Comment 8. Similar data have been already reported for KLF4, therefore the authors should be addressed - ideally experimentally but otherwise in the Discussion - the different or overlapping roles of KLF4 and KLF5 in the various processes analyzed.

Response 8. We thank the Reviewer for this comment. KLF4 role in pancreatic injury has been studied in a combination of KRAS G12D mutation in the setting of acute pancreatitis "KLF4 is essential for induction of cellular identity change and acinar-to-ductal reprogramming during early pancreatic carcinogenesis" Daoyan Wei, Liang Wang, Yongmin Yan, Zhiliang Jia, Mihai Gagea, Zhiwei Li, Xiangsheng Zuo, Xiangyu Kong, Suyun Huang, and Keping Xie. Cancer Cell. 2016 Mar 14; 29(3): 324–338. doi: 10.1016/j.ccell.2016.02.005. KLF4 and KLF5 have been shown to play an essential role in the development of ADM and mPanIN during acute injury. We provided the following statement in the discussion that hopefully addressed the Reviewer's comment and added appropriate references.

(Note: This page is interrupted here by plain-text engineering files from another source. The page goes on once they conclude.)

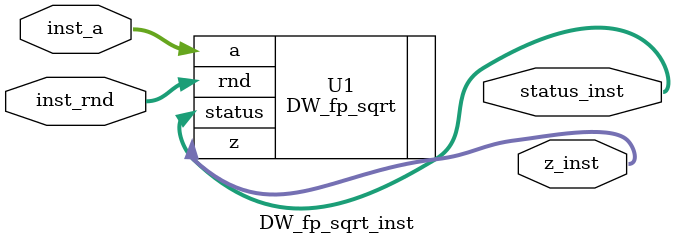
<source format=v>
module DW_fp_sqrt_inst( inst_a, inst_rnd, z_inst, status_inst );

parameter inst_sig_width = 23;
parameter inst_exp_width = 8;
parameter inst_ieee_compliance = 0;


input [inst_sig_width+inst_exp_width : 0] inst_a;
input [2 : 0] inst_rnd;
output [inst_sig_width+inst_exp_width : 0] z_inst;
output [7 : 0] status_inst;

  // Instance of DW_fp_sqrt
  DW_fp_sqrt #(inst_sig_width, inst_exp_width, inst_ieee_compliance) U1 (
                      .a(inst_a),
                      .rnd(inst_rnd),
                      .z(z_inst),
                      .status(status_inst) );

endmodule

</source>
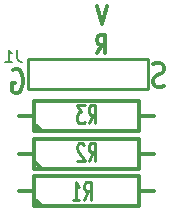
<source format=gbo>
G04 (created by PCBNEW (2013-03-19 BZR 4004)-stable) date 4/21/2013 11:48:38 AM*
%MOIN*%
G04 Gerber Fmt 3.4, Leading zero omitted, Abs format*
%FSLAX34Y34*%
G01*
G70*
G90*
G04 APERTURE LIST*
%ADD10C,2.3622e-006*%
%ADD11C,0.012*%
%ADD12C,0.01*%
%ADD13C,0.008*%
G04 APERTURE END LIST*
G54D10*
G54D11*
X65866Y-28942D02*
X65699Y-29542D01*
X65533Y-28942D01*
X65545Y-30502D02*
X65711Y-30217D01*
X65830Y-30502D02*
X65830Y-29902D01*
X65640Y-29902D01*
X65592Y-29931D01*
X65569Y-29960D01*
X65545Y-30017D01*
X65545Y-30102D01*
X65569Y-30160D01*
X65592Y-30188D01*
X65640Y-30217D01*
X65830Y-30217D01*
X67771Y-31585D02*
X67685Y-31623D01*
X67542Y-31623D01*
X67485Y-31585D01*
X67457Y-31547D01*
X67428Y-31471D01*
X67428Y-31395D01*
X67457Y-31319D01*
X67485Y-31280D01*
X67542Y-31242D01*
X67657Y-31204D01*
X67714Y-31166D01*
X67742Y-31128D01*
X67771Y-31052D01*
X67771Y-30976D01*
X67742Y-30900D01*
X67714Y-30861D01*
X67657Y-30823D01*
X67514Y-30823D01*
X67428Y-30861D01*
X62742Y-31061D02*
X62800Y-31023D01*
X62885Y-31023D01*
X62971Y-31061D01*
X63028Y-31138D01*
X63057Y-31214D01*
X63085Y-31366D01*
X63085Y-31480D01*
X63057Y-31633D01*
X63028Y-31709D01*
X62971Y-31785D01*
X62885Y-31823D01*
X62828Y-31823D01*
X62742Y-31785D01*
X62714Y-31747D01*
X62714Y-31480D01*
X62828Y-31480D01*
G54D12*
X67250Y-30700D02*
X63250Y-30700D01*
X67250Y-31700D02*
X63250Y-31700D01*
X63250Y-31700D02*
X63250Y-30700D01*
X67250Y-30700D02*
X67250Y-31700D01*
G54D11*
X63450Y-35600D02*
X63450Y-34600D01*
X63450Y-34600D02*
X66950Y-34600D01*
X66950Y-34600D02*
X66950Y-35600D01*
X66950Y-35600D02*
X63450Y-35600D01*
X63450Y-35350D02*
X63700Y-35600D01*
X63450Y-35100D02*
X62950Y-35100D01*
X66950Y-35100D02*
X67450Y-35100D01*
X63450Y-34350D02*
X63450Y-33350D01*
X63450Y-33350D02*
X66950Y-33350D01*
X66950Y-33350D02*
X66950Y-34350D01*
X66950Y-34350D02*
X63450Y-34350D01*
X63450Y-34100D02*
X63700Y-34350D01*
X63450Y-33850D02*
X62950Y-33850D01*
X66950Y-33850D02*
X67450Y-33850D01*
X63450Y-33100D02*
X63450Y-32100D01*
X63450Y-32100D02*
X66950Y-32100D01*
X66950Y-32100D02*
X66950Y-33100D01*
X66950Y-33100D02*
X63450Y-33100D01*
X63450Y-32850D02*
X63700Y-33100D01*
X63450Y-32600D02*
X62950Y-32600D01*
X66950Y-32600D02*
X67450Y-32600D01*
G54D13*
X62889Y-30391D02*
X62889Y-30677D01*
X62908Y-30734D01*
X62946Y-30772D01*
X63003Y-30791D01*
X63041Y-30791D01*
X62489Y-30791D02*
X62717Y-30791D01*
X62603Y-30791D02*
X62603Y-30391D01*
X62641Y-30448D01*
X62679Y-30487D01*
X62717Y-30506D01*
G54D12*
X65116Y-35392D02*
X65249Y-35107D01*
X65345Y-35392D02*
X65345Y-34792D01*
X65192Y-34792D01*
X65154Y-34821D01*
X65135Y-34850D01*
X65116Y-34907D01*
X65116Y-34992D01*
X65135Y-35050D01*
X65154Y-35078D01*
X65192Y-35107D01*
X65345Y-35107D01*
X64735Y-35392D02*
X64964Y-35392D01*
X64849Y-35392D02*
X64849Y-34792D01*
X64888Y-34878D01*
X64926Y-34935D01*
X64964Y-34964D01*
X65266Y-34092D02*
X65399Y-33807D01*
X65495Y-34092D02*
X65495Y-33492D01*
X65342Y-33492D01*
X65304Y-33521D01*
X65285Y-33550D01*
X65266Y-33607D01*
X65266Y-33692D01*
X65285Y-33750D01*
X65304Y-33778D01*
X65342Y-33807D01*
X65495Y-33807D01*
X65114Y-33550D02*
X65095Y-33521D01*
X65057Y-33492D01*
X64961Y-33492D01*
X64923Y-33521D01*
X64904Y-33550D01*
X64885Y-33607D01*
X64885Y-33664D01*
X64904Y-33750D01*
X65133Y-34092D01*
X64885Y-34092D01*
X65266Y-32842D02*
X65399Y-32557D01*
X65495Y-32842D02*
X65495Y-32242D01*
X65342Y-32242D01*
X65304Y-32271D01*
X65285Y-32300D01*
X65266Y-32357D01*
X65266Y-32442D01*
X65285Y-32500D01*
X65304Y-32528D01*
X65342Y-32557D01*
X65495Y-32557D01*
X65133Y-32242D02*
X64885Y-32242D01*
X65019Y-32471D01*
X64961Y-32471D01*
X64923Y-32500D01*
X64904Y-32528D01*
X64885Y-32585D01*
X64885Y-32728D01*
X64904Y-32785D01*
X64923Y-32814D01*
X64961Y-32842D01*
X65076Y-32842D01*
X65114Y-32814D01*
X65133Y-32785D01*
M02*

</source>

“KLF transcription factors have been previously shown to play an essential role in acute pancreatitis development and progression. Similarly to the inhibition of Klf5, the inactivation of Klf4 in the setting of the acute injury to the pancreas and the presence of KRAS^G12D mutation led to reduced levels of ADM and PanIN [66]. Conversely, Klf4 overexpression induced ADM and caused an increase in the ductal markers’ expression [66]. Furthermore, KLF4 and KLF5 have been shown to play a crucial role in pancreatic carcinogenesis and regulate processes such as proliferation and epithelial-to-mesenchymal transition [51,67-69]. These studies suggest that KLF4 can regulate ADM and PanIN formation processes during chronic pancreatitis, utilizing similar mechanisms as in acute injury.”

We hope the incorporated changes will satisfy the Reviewer and Editor and render the revised manuscript suitable for publication. Thank you for your consideration.

Sincerely,

Agnieszka Bialkowska, Ph.D.

Associate Professor

Renaissance School of Medicine at Stony Brook University

Department of Medicine

GI Translational Research Lab

HSC-T17 Room 090

Stony Brook, NY 11794-8176

Phone: (631) 638 2161

Email: [email protected]

Round 2

Reviewer 2 Report

The authors have addressed those issues of my previous comments that were easy to address, i.e. those that did not require any additional experiments. Critical aspects of the work  such as checking different time points (which the authors misunderstood as I meant different time points of the pancreatitis rather than age of the mice), ChIP_PCR in pancreas or 266.6 cells, and others were dismissed. The statistical tests used (one-way anova) to assess the significance of the new quantifications is not appropriate for these comparisons, which are based on a small number of mice. Overall, none of the major issues raised has been addressed.